** WORKING DATA follows **

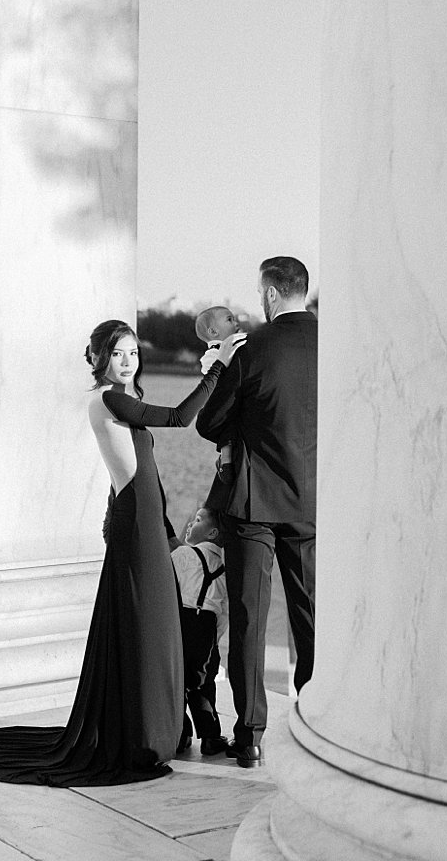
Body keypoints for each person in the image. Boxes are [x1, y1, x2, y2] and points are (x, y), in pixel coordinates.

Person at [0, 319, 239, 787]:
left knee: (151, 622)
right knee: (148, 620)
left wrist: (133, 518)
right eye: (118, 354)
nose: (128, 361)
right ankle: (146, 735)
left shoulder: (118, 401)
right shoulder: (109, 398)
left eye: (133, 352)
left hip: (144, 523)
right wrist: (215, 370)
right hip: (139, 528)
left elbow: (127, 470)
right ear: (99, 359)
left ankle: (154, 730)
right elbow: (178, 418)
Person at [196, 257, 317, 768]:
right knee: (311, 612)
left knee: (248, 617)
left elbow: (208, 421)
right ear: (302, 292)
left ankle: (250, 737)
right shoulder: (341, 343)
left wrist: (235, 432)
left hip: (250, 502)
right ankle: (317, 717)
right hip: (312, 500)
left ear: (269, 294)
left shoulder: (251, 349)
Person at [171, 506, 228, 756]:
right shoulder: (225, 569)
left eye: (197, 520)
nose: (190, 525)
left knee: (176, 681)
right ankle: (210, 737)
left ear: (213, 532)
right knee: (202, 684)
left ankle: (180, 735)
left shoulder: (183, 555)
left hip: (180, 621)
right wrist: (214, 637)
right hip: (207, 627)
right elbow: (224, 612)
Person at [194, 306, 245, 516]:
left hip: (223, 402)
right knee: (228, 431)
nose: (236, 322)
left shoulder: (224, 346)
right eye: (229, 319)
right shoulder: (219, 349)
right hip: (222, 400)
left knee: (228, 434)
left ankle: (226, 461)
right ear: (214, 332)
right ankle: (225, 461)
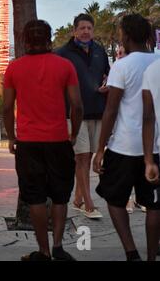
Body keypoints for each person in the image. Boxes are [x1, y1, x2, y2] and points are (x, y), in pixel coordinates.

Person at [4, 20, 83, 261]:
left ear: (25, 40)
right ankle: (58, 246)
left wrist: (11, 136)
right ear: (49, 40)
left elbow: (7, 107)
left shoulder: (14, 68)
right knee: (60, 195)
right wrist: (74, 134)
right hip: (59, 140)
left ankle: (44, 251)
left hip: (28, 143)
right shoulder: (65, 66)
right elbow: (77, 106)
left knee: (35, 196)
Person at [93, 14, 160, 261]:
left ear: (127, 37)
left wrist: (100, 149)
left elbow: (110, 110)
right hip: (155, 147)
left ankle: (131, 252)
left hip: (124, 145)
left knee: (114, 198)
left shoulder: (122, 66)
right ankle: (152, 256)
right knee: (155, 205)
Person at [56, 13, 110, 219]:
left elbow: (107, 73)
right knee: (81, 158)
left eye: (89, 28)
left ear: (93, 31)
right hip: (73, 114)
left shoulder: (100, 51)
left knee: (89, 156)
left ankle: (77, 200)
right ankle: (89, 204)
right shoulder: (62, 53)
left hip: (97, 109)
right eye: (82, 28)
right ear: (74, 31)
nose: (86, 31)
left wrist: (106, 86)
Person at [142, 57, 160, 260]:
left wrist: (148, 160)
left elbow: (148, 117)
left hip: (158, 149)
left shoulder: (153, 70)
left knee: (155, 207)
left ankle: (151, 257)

** End of WORKING DATA **
** WORKING DATA follows **

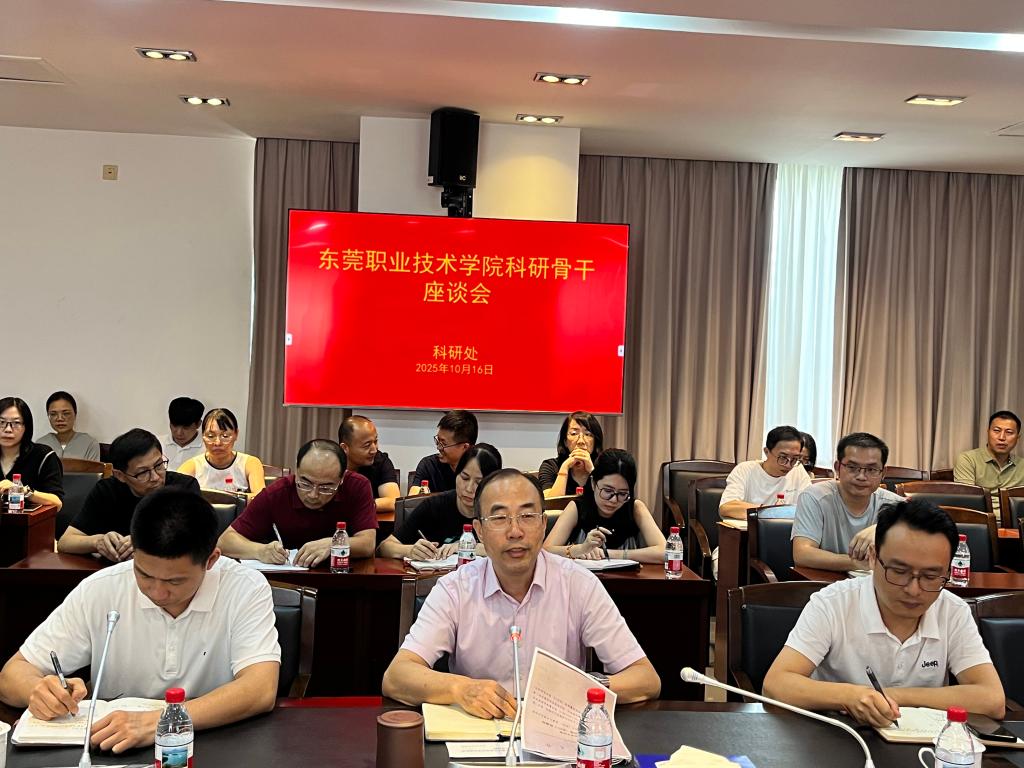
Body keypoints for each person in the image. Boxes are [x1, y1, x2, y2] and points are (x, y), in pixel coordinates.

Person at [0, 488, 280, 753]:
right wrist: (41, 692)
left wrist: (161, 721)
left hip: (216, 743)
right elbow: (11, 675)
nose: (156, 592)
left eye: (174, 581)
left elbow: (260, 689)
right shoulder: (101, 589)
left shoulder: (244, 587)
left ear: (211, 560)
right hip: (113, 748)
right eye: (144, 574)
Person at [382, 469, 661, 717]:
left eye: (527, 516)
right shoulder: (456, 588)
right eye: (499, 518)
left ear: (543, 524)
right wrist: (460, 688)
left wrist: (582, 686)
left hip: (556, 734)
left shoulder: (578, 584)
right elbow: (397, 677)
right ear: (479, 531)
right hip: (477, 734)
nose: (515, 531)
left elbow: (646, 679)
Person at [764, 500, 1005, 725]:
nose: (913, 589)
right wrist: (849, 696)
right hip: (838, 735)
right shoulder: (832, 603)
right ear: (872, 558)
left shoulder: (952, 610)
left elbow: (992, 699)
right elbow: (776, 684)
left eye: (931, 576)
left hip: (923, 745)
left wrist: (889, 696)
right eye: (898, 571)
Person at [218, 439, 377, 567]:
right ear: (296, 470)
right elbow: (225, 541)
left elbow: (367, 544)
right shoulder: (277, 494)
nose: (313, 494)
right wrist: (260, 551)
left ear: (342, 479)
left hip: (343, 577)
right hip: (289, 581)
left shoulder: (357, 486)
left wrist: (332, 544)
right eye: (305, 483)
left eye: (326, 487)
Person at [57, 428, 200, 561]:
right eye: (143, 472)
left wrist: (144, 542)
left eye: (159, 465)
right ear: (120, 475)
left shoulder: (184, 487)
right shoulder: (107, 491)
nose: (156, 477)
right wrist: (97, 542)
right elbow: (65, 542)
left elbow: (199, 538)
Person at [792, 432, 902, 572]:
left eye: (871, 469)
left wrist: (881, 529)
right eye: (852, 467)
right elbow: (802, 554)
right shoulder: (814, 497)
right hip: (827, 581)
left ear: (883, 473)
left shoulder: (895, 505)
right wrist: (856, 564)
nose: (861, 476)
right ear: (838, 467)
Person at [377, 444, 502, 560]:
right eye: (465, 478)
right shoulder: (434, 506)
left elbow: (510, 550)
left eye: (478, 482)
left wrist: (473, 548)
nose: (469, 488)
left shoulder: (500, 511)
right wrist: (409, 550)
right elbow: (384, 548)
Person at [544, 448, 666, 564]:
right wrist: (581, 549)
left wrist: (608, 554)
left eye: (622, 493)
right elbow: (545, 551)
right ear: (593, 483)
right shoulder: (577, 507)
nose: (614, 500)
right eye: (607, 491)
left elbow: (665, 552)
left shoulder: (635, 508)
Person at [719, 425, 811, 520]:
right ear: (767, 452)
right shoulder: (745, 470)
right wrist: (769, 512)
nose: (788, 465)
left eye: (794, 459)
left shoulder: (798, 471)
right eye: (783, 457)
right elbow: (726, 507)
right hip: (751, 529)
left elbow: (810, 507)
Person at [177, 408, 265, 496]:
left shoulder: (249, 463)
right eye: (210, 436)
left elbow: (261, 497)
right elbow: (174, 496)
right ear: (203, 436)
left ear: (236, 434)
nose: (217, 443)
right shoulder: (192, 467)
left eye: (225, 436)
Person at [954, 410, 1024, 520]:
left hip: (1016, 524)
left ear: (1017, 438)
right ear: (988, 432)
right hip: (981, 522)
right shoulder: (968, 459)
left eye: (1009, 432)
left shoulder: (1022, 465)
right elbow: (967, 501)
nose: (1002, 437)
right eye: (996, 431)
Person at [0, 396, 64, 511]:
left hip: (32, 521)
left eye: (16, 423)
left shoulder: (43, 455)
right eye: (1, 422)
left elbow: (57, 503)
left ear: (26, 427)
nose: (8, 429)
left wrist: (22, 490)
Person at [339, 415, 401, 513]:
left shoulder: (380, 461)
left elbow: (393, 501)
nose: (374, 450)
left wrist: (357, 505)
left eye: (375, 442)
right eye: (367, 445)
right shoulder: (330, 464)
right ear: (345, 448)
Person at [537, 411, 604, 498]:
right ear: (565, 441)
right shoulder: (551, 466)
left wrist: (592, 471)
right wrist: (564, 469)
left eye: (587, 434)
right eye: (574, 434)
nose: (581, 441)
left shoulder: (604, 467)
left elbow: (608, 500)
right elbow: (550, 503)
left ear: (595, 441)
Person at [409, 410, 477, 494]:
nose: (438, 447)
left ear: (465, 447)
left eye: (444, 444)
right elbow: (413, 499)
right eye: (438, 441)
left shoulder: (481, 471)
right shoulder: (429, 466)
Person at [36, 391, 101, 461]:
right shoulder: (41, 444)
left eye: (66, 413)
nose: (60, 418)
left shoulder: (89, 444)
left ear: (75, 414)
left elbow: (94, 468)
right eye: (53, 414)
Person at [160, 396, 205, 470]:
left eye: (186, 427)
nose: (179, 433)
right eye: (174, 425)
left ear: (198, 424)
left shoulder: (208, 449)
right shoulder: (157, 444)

** End of WORKING DATA **
** WORKING DATA follows **

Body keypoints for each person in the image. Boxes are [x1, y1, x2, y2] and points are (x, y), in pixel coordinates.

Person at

** End of WORKING DATA **

Would you please write out, exactly and with no other lines, the stretch of the listing above from the line containing "left shoulder: (1022, 465)" through the line containing "left ear: (595, 441)"?

**ANSWER TO THIS PROBLEM**
left shoulder: (1022, 465)
right elbow: (967, 501)
nose: (1002, 437)
right eye: (996, 431)
Person at [0, 396, 64, 511]:
left hip: (32, 521)
left eye: (16, 423)
left shoulder: (43, 455)
right eye: (1, 422)
left elbow: (57, 503)
left ear: (26, 427)
nose: (8, 429)
left wrist: (22, 490)
Person at [339, 415, 401, 513]:
left shoulder: (380, 461)
left elbow: (393, 501)
nose: (374, 450)
left wrist: (357, 505)
left eye: (375, 442)
right eye: (367, 445)
right shoulder: (330, 464)
right ear: (345, 448)
Person at [537, 411, 604, 498]:
right ear: (565, 441)
right shoulder: (551, 466)
left wrist: (592, 471)
right wrist: (564, 469)
left eye: (587, 434)
right eye: (574, 434)
nose: (581, 441)
left shoulder: (604, 467)
left elbow: (608, 500)
right elbow: (550, 503)
left ear: (595, 441)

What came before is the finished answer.